• [Records contained in a dataset]
####################

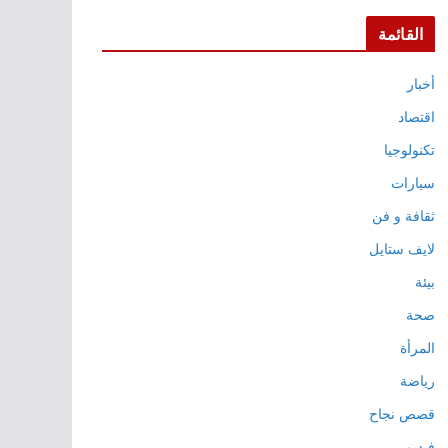
القائمة
أخبار
اقتصاد
تكنولوجيا
سيارات
ثقافة و فن
لايف ستايل
بيئة
صحة
المرأة
رياضة
قصص نجاح
فيديو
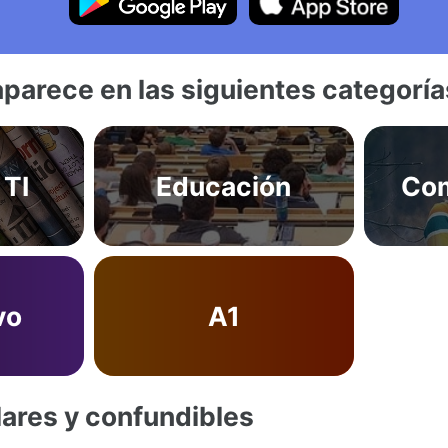
aparece en las siguientes categoría
 TI
Educación
Com
vo
A1
lares y confundibles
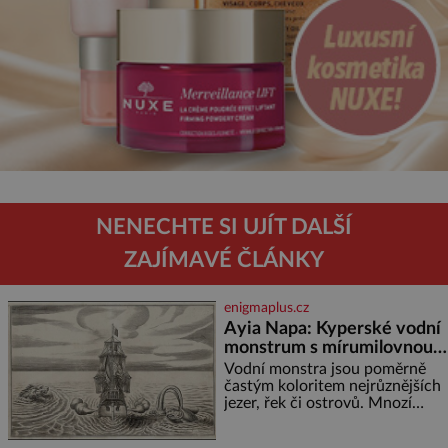
NENECHTE SI UJÍT DALŠÍ
ZAJÍMAVÉ ČLÁNKY
enigmaplus.cz
Ayia Napa: Kyperské vodní
monstrum s mírumilovnou
povahou
Vodní monstra jsou poměrně
častým koloritem nejrůznějších
jezer, řek či ostrovů. Mnozí
skeptici to přikládají hlavně
snaze dané místo zviditelnit a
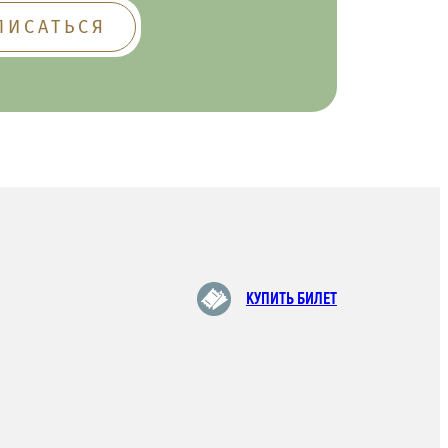
КУПИТЬ БИЛЕТ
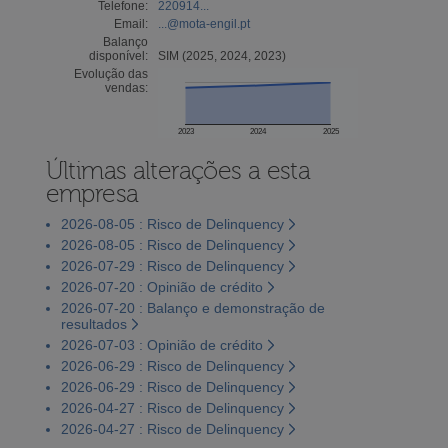
Telefone:
220914...
Email:
...@mota-engil.pt
Balanço
disponível:
SIM (2025, 2024, 2023)
Evolução das
vendas:
2023
2024
2025
Últimas alterações a esta
empresa
2026-08-05 : Risco de Delinquency
2026-08-05 : Risco de Delinquency
2026-07-29 : Risco de Delinquency
2026-07-20 : Opinião de crédito
2026-07-20 : Balanço e demonstração de
resultados
2026-07-03 : Opinião de crédito
2026-06-29 : Risco de Delinquency
2026-06-29 : Risco de Delinquency
2026-04-27 : Risco de Delinquency
2026-04-27 : Risco de Delinquency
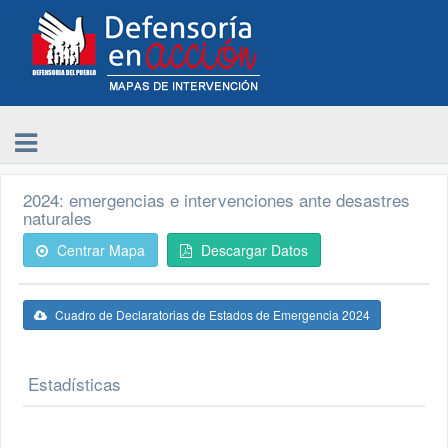
2024: emergencias e intervenciones ante desastres
naturales
Centrar Mapa
Descargar Datos
Cuadro de Declaratorias de Estados de Emergencia 2024
Estadísticas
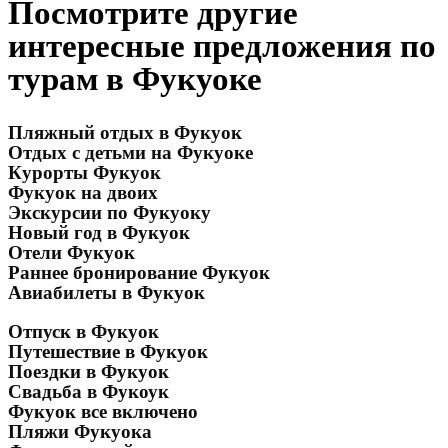
Посмотрите другие
интересные предложения по
турам в Фукуоке
Пляжный отдых в Фукуок
Отдых с детьми на Фукуоке
Курорты Фукуок
Фукуок на двоих
Экскурсии по Фукуоку
Новый год в Фукуок
Отели Фукуок
Раннее бронирование Фукуок
Авиабилеты в Фукуок
Отпуск в Фукуок
Путешествие в Фукуок
Поездки в Фукуок
Свадьба в Фукоук
Фукуок все включено
Пляжи Фукуока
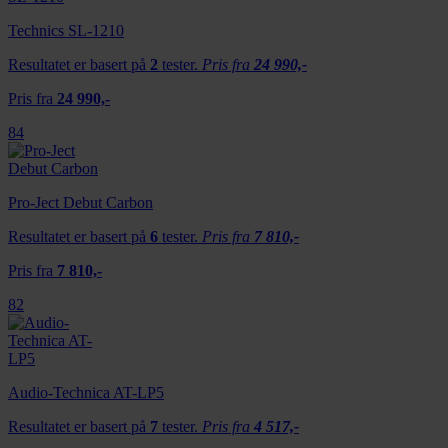
Technics SL-1210
Resultatet er basert på
2
tester.
Pris fra
24 990,-
Pris fra
24 990,-
84
Pro-Ject Debut Carbon
Resultatet er basert på
6
tester.
Pris fra
7 810,-
Pris fra
7 810,-
82
Audio-Technica AT-LP5
Resultatet er basert på
7
tester.
Pris fra
4 517,-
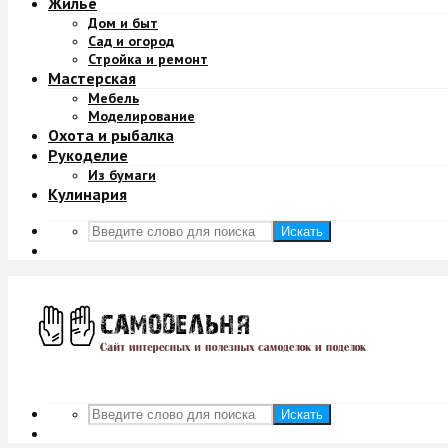
Жильё
Дом и быт
Сад и огород
Стройка и ремонт
Мастерская
Мебель
Моделирование
Охота и рыбалка
Рукоделие
Из бумаги
Кулинария
Искать
Искать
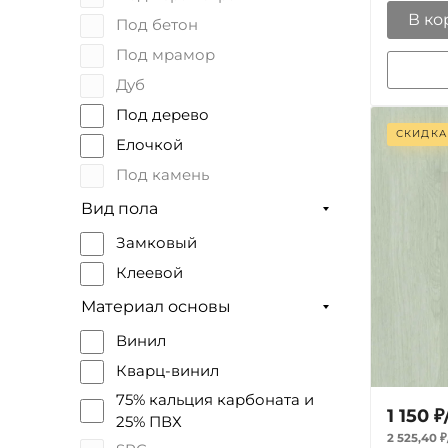
для ванной
В ко
Под бетон
Для стен
Под мрамор
для пола
Дуб
Для дома
Под дерево
Для ресторана
СКИДКА
Елочкой
Под камень
Под плитку
Вид пола
Замковый
Клеевой
Материал основы
Винил
Кварц-винил
75% кальция карбоната и
1 150
₽
25% ПВХ
2 525,40
₽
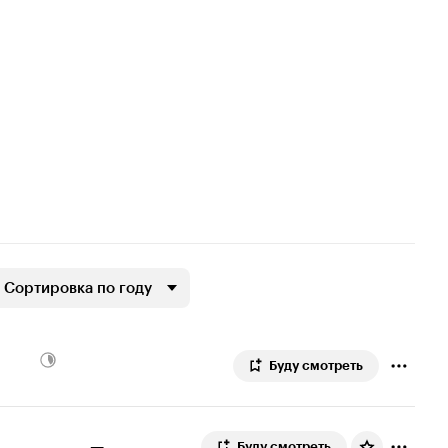
Сортировка по году
Буду смотреть
—
Буду смотреть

####################

• [JOB]
Check each line in the entries above for the string "Balanço", then give the number of matching lines alone.

• [OUTPUT BELOW]
2